[WHAT YOU ARE ASKED TO DO]: Once the pictures are set aside, repeat all of the data below exactly.

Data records
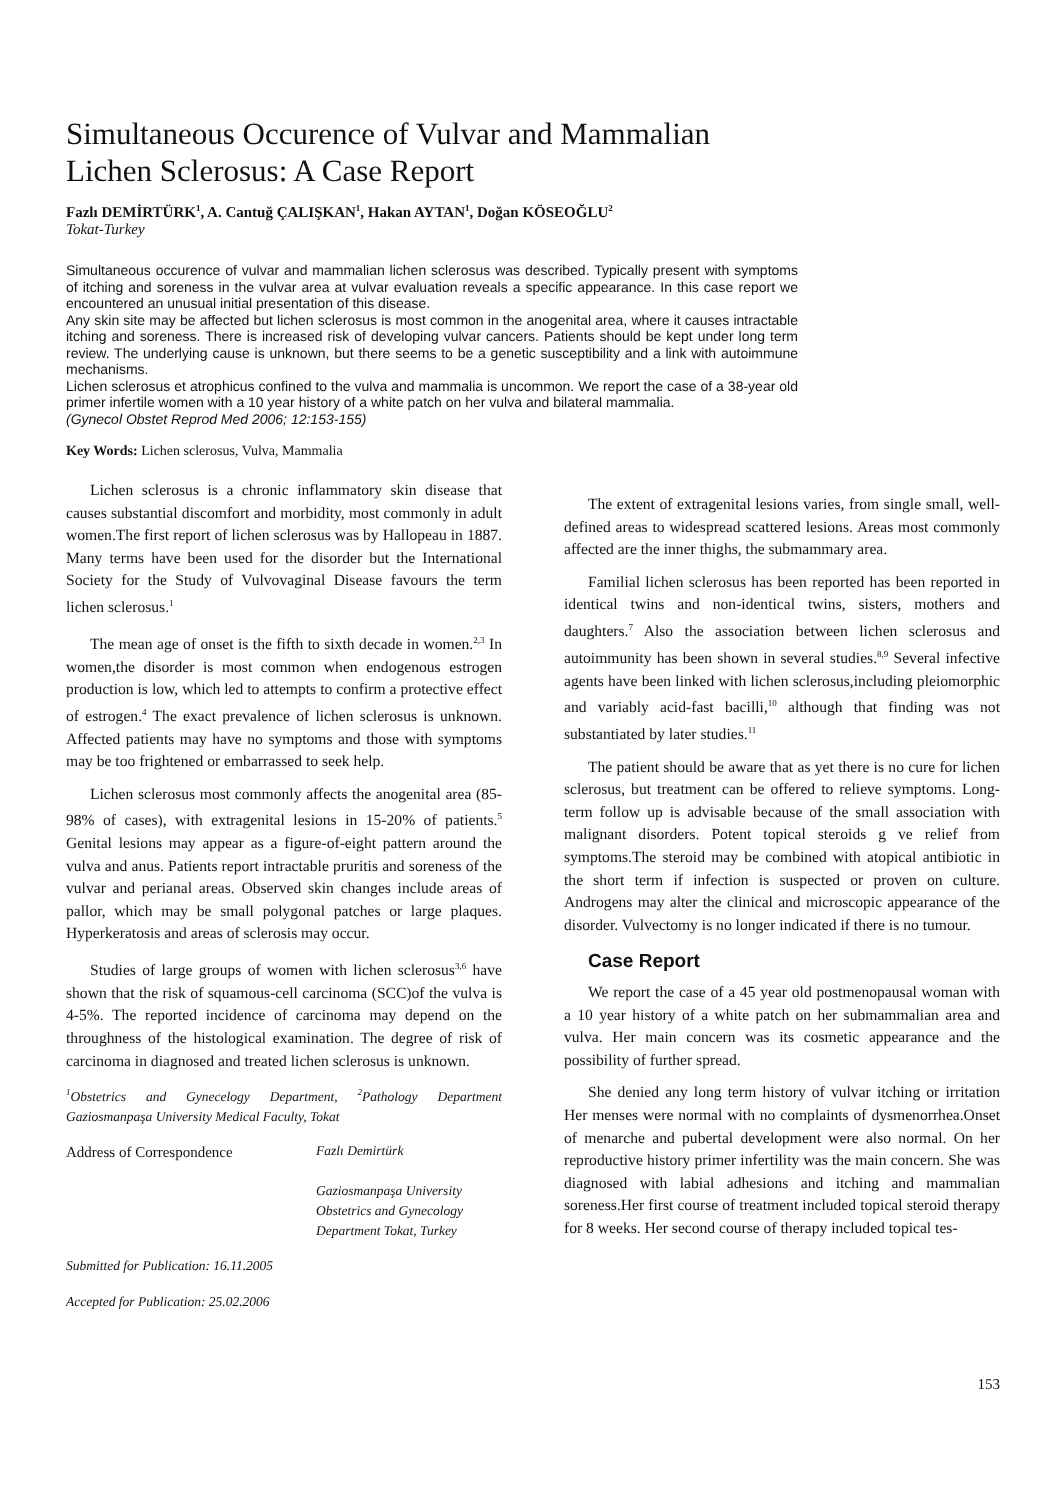Simultaneous Occurence of Vulvar and Mammalian
Lichen Sclerosus: A Case Report
Fazlı DEMİRTÜRK<sup>1</sup>, A. Cantuğ ÇALIŞKAN<sup>1</sup>, Hakan AYTAN<sup>1</sup>, Doğan KÖSEOĞLU<sup>2</sup>
Tokat-Turkey
Simultaneous occurence of vulvar and mammalian lichen sclerosus was described. Typically present with symptoms of itching and soreness in the vulvar area at vulvar evaluation reveals a specific appearance. In this case report we encountered an unusual initial presentation of this disease.
Any skin site may be affected but lichen sclerosus is most common in the anogenital area, where it causes intractable itching and soreness. There is increased risk of developing vulvar cancers. Patients should be kept under long term review. The underlying cause is unknown, but there seems to be a genetic susceptibility and a link with autoimmune mechanisms.
Lichen sclerosus et atrophicus confined to the vulva and mammalia is uncommon. We report the case of a 38-year old primer infertile women with a 10 year history of a white patch on her vulva and bilateral mammalia.
(Gynecol Obstet Reprod Med 2006; 12:153-155)
Key Words: Lichen sclerosus, Vulva, Mammalia
Lichen sclerosus is a chronic inflammatory skin disease that causes substantial discomfort and morbidity, most commonly in adult women.The first report of lichen sclerosus was by Hallopeau in 1887. Many terms have been used for the disorder but the International Society for the Study of Vulvovaginal Disease favours the term lichen sclerosus.<sup>1</sup>
The mean age of onset is the fifth to sixth decade in women.<sup>2,3</sup> In women,the disorder is most common when endogenous estrogen production is low, which led to attempts to confirm a protective effect of estrogen.<sup>4</sup> The exact prevalence of lichen sclerosus is unknown. Affected patients may have no symptoms and those with symptoms may be too frightened or embarrassed to seek help.
Lichen sclerosus most commonly affects the anogenital area (85-98% of cases), with extragenital lesions in 15-20% of patients.<sup>5</sup> Genital lesions may appear as a figure-of-eight pattern around the vulva and anus. Patients report intractable pruritis and soreness of the vulvar and perianal areas. Observed skin changes include areas of pallor, which may be small polygonal patches or large plaques. Hyperkeratosis and areas of sclerosis may occur.
Studies of large groups of women with lichen sclerosus<sup>3,6</sup> have shown that the risk of squamous-cell carcinoma (SCC)of the vulva is 4-5%. The reported incidence of carcinoma may depend on the throughness of the histological examination. The degree of risk of carcinoma in diagnosed and treated lichen sclerosus is unknown.
<sup>1</sup> Obstetrics and Gynecelogy Department, <sup>2</sup>Pathology Department Gaziosmanpaşa University Medical Faculty, Tokat
Address of Correspondence Fazlı Demirtürk
Gaziosmanpaşa University
Obstetrics and Gynecology
Department Tokat, Turkey
Submitted for Publication: 16.11.2005
Accepted for Publication: 25.02.2006
The extent of extragenital lesions varies, from single small, well-defined areas to widespread scattered lesions. Areas most commonly affected are the inner thighs, the submammary area.
Familial lichen sclerosus has been reported has been reported in identical twins and non-identical twins, sisters, mothers and daughters.<sup>7</sup> Also the association between lichen sclerosus and autoimmunity has been shown in several studies.<sup>8,9</sup> Several infective agents have been linked with lichen sclerosus,including pleiomorphic and variably acid-fast bacilli,<sup>10</sup> although that finding was not substantiated by later studies.<sup>11</sup>
The patient should be aware that as yet there is no cure for lichen sclerosus, but treatment can be offered to relieve symptoms. Long-term follow up is advisable because of the small association with malignant disorders. Potent topical steroids g ve relief from symptoms.The steroid may be combined with atopical antibiotic in the short term if infection is suspected or proven on culture. Androgens may alter the clinical and microscopic appearance of the disorder. Vulvectomy is no longer indicated if there is no tumour.
Case Report
We report the case of a 45 year old postmenopausal woman with a 10 year history of a white patch on her submammalian area and vulva. Her main concern was its cosmetic appearance and the possibility of further spread.
She denied any long term history of vulvar itching or irritation Her menses were normal with no complaints of dysmenorrhea.Onset of menarche and pubertal development were also normal. On her reproductive history primer infertility was the main concern. She was diagnosed with labial adhesions and itching and mammalian soreness.Her first course of treatment included topical steroid therapy for 8 weeks. Her second course of therapy included topical tes-
153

[EXPECTED OUTPUT]:
Simultaneous Occurence of Vulvar and Mammalian
Lichen Sclerosus: A Case Report
Fazlı DEMİRTÜRK<sup>1</sup>, A. Cantuğ ÇALIŞKAN<sup>1</sup>, Hakan AYTAN<sup>1</sup>, Doğan KÖSEOĞLU<sup>2</sup>
Tokat-Turkey
Simultaneous occurence of vulvar and mammalian lichen sclerosus was described. Typically present with symptoms of itching and soreness in the vulvar area at vulvar evaluation reveals a specific appearance. In this case report we encountered an unusual initial presentation of this disease.
Any skin site may be affected but lichen sclerosus is most common in the anogenital area, where it causes intractable itching and soreness. There is increased risk of developing vulvar cancers. Patients should be kept under long term review. The underlying cause is unknown, but there seems to be a genetic susceptibility and a link with autoimmune mechanisms.
Lichen sclerosus et atrophicus confined to the vulva and mammalia is uncommon. We report the case of a 38-year old primer infertile women with a 10 year history of a white patch on her vulva and bilateral mammalia.
(Gynecol Obstet Reprod Med 2006; 12:153-155)
Key Words: Lichen sclerosus, Vulva, Mammalia
Lichen sclerosus is a chronic inflammatory skin disease that causes substantial discomfort and morbidity, most commonly in adult women.The first report of lichen sclerosus was by Hallopeau in 1887. Many terms have been used for the disorder but the International Society for the Study of Vulvovaginal Disease favours the term lichen sclerosus.<sup>1</sup>
The mean age of onset is the fifth to sixth decade in women.<sup>2,3</sup> In women,the disorder is most common when endogenous estrogen production is low, which led to attempts to confirm a protective effect of estrogen.<sup>4</sup> The exact prevalence of lichen sclerosus is unknown. Affected patients may have no symptoms and those with symptoms may be too frightened or embarrassed to seek help.
Lichen sclerosus most commonly affects the anogenital area (85-98% of cases), with extragenital lesions in 15-20% of patients.<sup>5</sup> Genital lesions may appear as a figure-of-eight pattern around the vulva and anus. Patients report intractable pruritis and soreness of the vulvar and perianal areas. Observed skin changes include areas of pallor, which may be small polygonal patches or large plaques. Hyperkeratosis and areas of sclerosis may occur.
Studies of large groups of women with lichen sclerosus<sup>3,6</sup> have shown that the risk of squamous-cell carcinoma (SCC)of the vulva is 4-5%. The reported incidence of carcinoma may depend on the throughness of the histological examination. The degree of risk of carcinoma in diagnosed and treated lichen sclerosus is unknown.
<sup>1</sup> Obstetrics and Gynecelogy Department, <sup>2</sup>Pathology Department Gaziosmanpaşa University Medical Faculty, Tokat
Address of Correspondence Fazlı Demirtürk
Gaziosmanpaşa University
Obstetrics and Gynecology
Department Tokat, Turkey
Submitted for Publication: 16.11.2005
Accepted for Publication: 25.02.2006
The extent of extragenital lesions varies, from single small, well-defined areas to widespread scattered lesions. Areas most commonly affected are the inner thighs, the submammary area.
Familial lichen sclerosus has been reported has been reported in identical twins and non-identical twins, sisters, mothers and daughters.<sup>7</sup> Also the association between lichen sclerosus and autoimmunity has been shown in several studies.<sup>8,9</sup> Several infective agents have been linked with lichen sclerosus,including pleiomorphic and variably acid-fast bacilli,<sup>10</sup> although that finding was not substantiated by later studies.<sup>11</sup>
The patient should be aware that as yet there is no cure for lichen sclerosus, but treatment can be offered to relieve symptoms. Long-term follow up is advisable because of the small association with malignant disorders. Potent topical steroids g ve relief from symptoms.The steroid may be combined with atopical antibiotic in the short term if infection is suspected or proven on culture. Androgens may alter the clinical and microscopic appearance of the disorder. Vulvectomy is no longer indicated if there is no tumour.
Case Report
We report the case of a 45 year old postmenopausal woman with a 10 year history of a white patch on her submammalian area and vulva. Her main concern was its cosmetic appearance and the possibility of further spread.
She denied any long term history of vulvar itching or irritation Her menses were normal with no complaints of dysmenorrhea.Onset of menarche and pubertal development were also normal. On her reproductive history primer infertility was the main concern. She was diagnosed with labial adhesions and itching and mammalian soreness.Her first course of treatment included topical steroid therapy for 8 weeks. Her second course of therapy included topical tes-
153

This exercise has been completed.